Action item: If a line comes after the one containing "coffee cup: present", leave it out; copy every line before it, and that line too, exactly as written, starting from the first line of the entries.

[Box coordinate transitions]
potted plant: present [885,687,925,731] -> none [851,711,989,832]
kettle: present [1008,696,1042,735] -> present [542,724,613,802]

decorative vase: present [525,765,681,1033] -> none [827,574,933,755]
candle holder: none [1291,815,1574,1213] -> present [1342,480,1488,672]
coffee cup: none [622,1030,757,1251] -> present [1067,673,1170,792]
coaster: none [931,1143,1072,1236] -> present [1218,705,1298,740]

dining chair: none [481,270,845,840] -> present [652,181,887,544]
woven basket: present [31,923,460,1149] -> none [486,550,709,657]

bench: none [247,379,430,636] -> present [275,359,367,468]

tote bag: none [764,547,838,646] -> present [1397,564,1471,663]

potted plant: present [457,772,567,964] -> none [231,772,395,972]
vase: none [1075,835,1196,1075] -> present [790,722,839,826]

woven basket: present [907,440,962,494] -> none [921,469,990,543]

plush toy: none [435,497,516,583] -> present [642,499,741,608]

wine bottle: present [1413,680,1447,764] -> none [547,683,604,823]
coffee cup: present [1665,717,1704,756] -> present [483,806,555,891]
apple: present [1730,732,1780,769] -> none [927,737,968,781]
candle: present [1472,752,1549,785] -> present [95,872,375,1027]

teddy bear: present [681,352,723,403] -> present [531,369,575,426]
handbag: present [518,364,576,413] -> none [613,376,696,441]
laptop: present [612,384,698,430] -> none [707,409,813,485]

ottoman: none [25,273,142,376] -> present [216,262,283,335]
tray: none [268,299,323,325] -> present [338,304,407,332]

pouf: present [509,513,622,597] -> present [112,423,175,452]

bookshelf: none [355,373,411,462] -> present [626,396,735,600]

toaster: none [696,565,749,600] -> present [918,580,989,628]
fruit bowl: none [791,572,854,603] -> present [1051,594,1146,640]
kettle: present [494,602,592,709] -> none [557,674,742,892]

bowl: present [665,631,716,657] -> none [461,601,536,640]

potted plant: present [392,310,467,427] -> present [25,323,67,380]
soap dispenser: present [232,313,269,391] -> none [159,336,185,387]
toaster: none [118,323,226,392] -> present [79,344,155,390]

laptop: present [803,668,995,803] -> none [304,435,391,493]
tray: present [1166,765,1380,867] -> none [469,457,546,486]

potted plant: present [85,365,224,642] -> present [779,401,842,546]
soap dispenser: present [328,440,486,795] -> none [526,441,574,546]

Solution to the exercise:
potted plant: present [885,687,925,731] -> none [851,711,989,832]
kettle: present [1008,696,1042,735] -> present [542,724,613,802]

decorative vase: present [525,765,681,1033] -> none [827,574,933,755]
candle holder: none [1291,815,1574,1213] -> present [1342,480,1488,672]
coffee cup: none [622,1030,757,1251] -> present [1067,673,1170,792]
coaster: none [931,1143,1072,1236] -> present [1218,705,1298,740]

dining chair: none [481,270,845,840] -> present [652,181,887,544]
woven basket: present [31,923,460,1149] -> none [486,550,709,657]

bench: none [247,379,430,636] -> present [275,359,367,468]

tote bag: none [764,547,838,646] -> present [1397,564,1471,663]

potted plant: present [457,772,567,964] -> none [231,772,395,972]
vase: none [1075,835,1196,1075] -> present [790,722,839,826]

woven basket: present [907,440,962,494] -> none [921,469,990,543]

plush toy: none [435,497,516,583] -> present [642,499,741,608]

wine bottle: present [1413,680,1447,764] -> none [547,683,604,823]
coffee cup: present [1665,717,1704,756] -> present [483,806,555,891]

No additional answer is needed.